Di luar ruangan, Dai Weisi mendengar seluruh percakapan itu dengan wajah yang penuh dengan kemarahan dan kebencian. Dia semakin bersikeras untuk mendapatkan apa yang dia anggap sebagai haknya.
Hari Pembukaan Turnamen Elit Guru Roh
Suasana di sekitar arena sangat meriah. Ratusan peserta dari berbagai akademi di seluruh benua berkumpul di sana dengan penuh semangat. Akademi Kerajaan Star Luo, Akademi Kerajaan Tian Dou, dan berbagai akademi besar lainnya telah siap bersaing untuk meraih gelar juara.

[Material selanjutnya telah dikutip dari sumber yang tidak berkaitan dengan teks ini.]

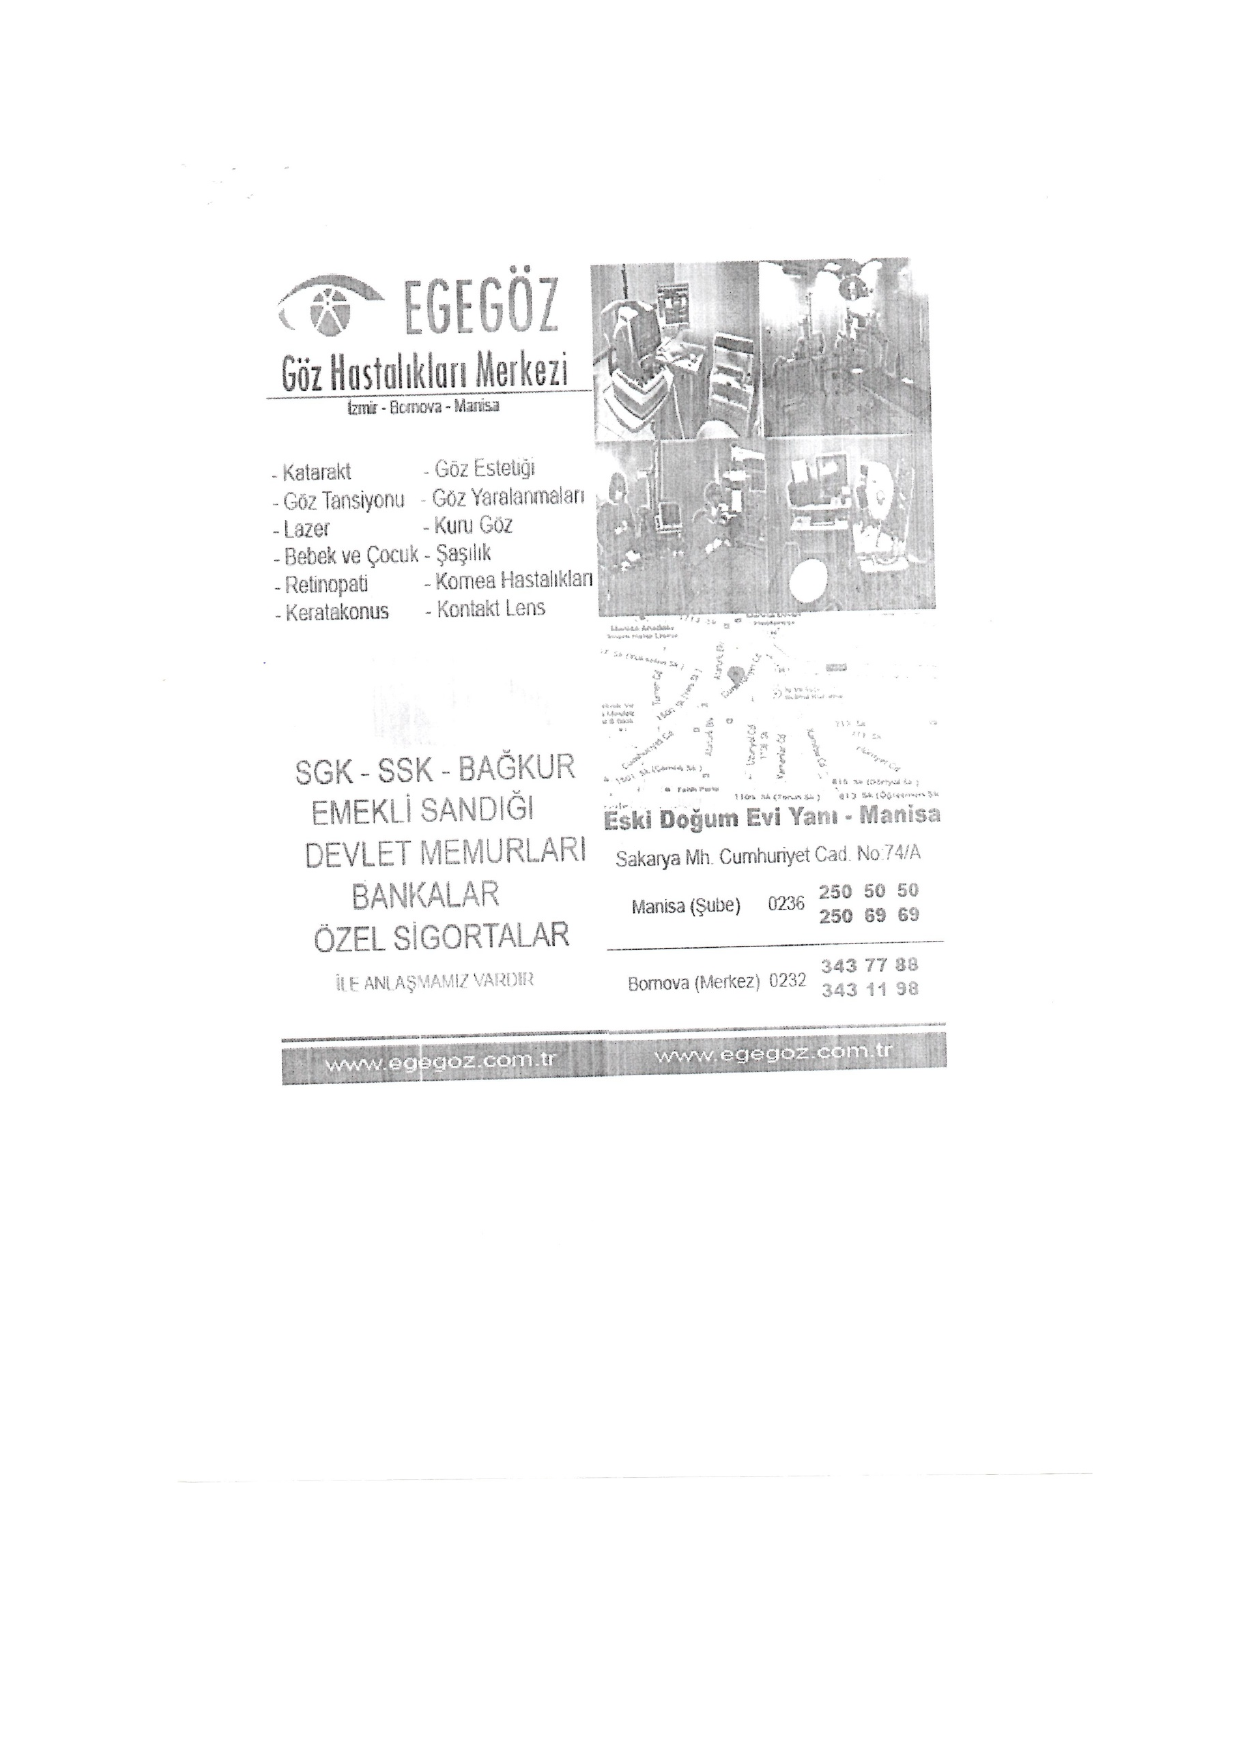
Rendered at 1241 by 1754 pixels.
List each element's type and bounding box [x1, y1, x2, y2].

picture [147, 147, 1093, 1483]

Di tengah kerumunan, Dai Xuan berdiri bersama dengan Zhu Zhuyun, Xiao Hui, dan Yan Yuqing. Semua mata terpaku pada mereka ketika mereka memasuki arena dengan langkah yang percaya diri.
"Kita harus menunjukkan kepada semua orang bahwa Akademi Star Luo adalah yang terbaik!" Ucap Zhu Zhuyun dengan suara penuh semangat, membuat semua orang di sekitar mereka merasa terpacu.
Di sisi lain arena, Hu Liena berdiri bersama dengan teman-temannya dengan ekspresi yang penuh dengan tekad. Dia tahu bahwa pertemuan dengan Dai Xuan tidak bisa dihindari lagi.
"Kita akan menunjukkan bahwa Aula Roh adalah yang terkuat!" Ucap Hu Liena dengan suara penuh keyakinan, membuat semua orang di sekitarnya merasa termotivasi.
Pada saat yang sama, di tribun tinggi, Bibi Dong—Paus Agung Aula Roh—menatap seluruh peserta dengan ekspresi yang penuh dengan perhatian. Dia tahu bahwa turnamen ini bukan hanya tentang kemenangan, tetapi juga tentang masa depan dunia Roh yang akan datang.
"Semoga semuanya berjalan dengan baik." Bisiknya pelan namun penuh dengan harapan yang mendalam.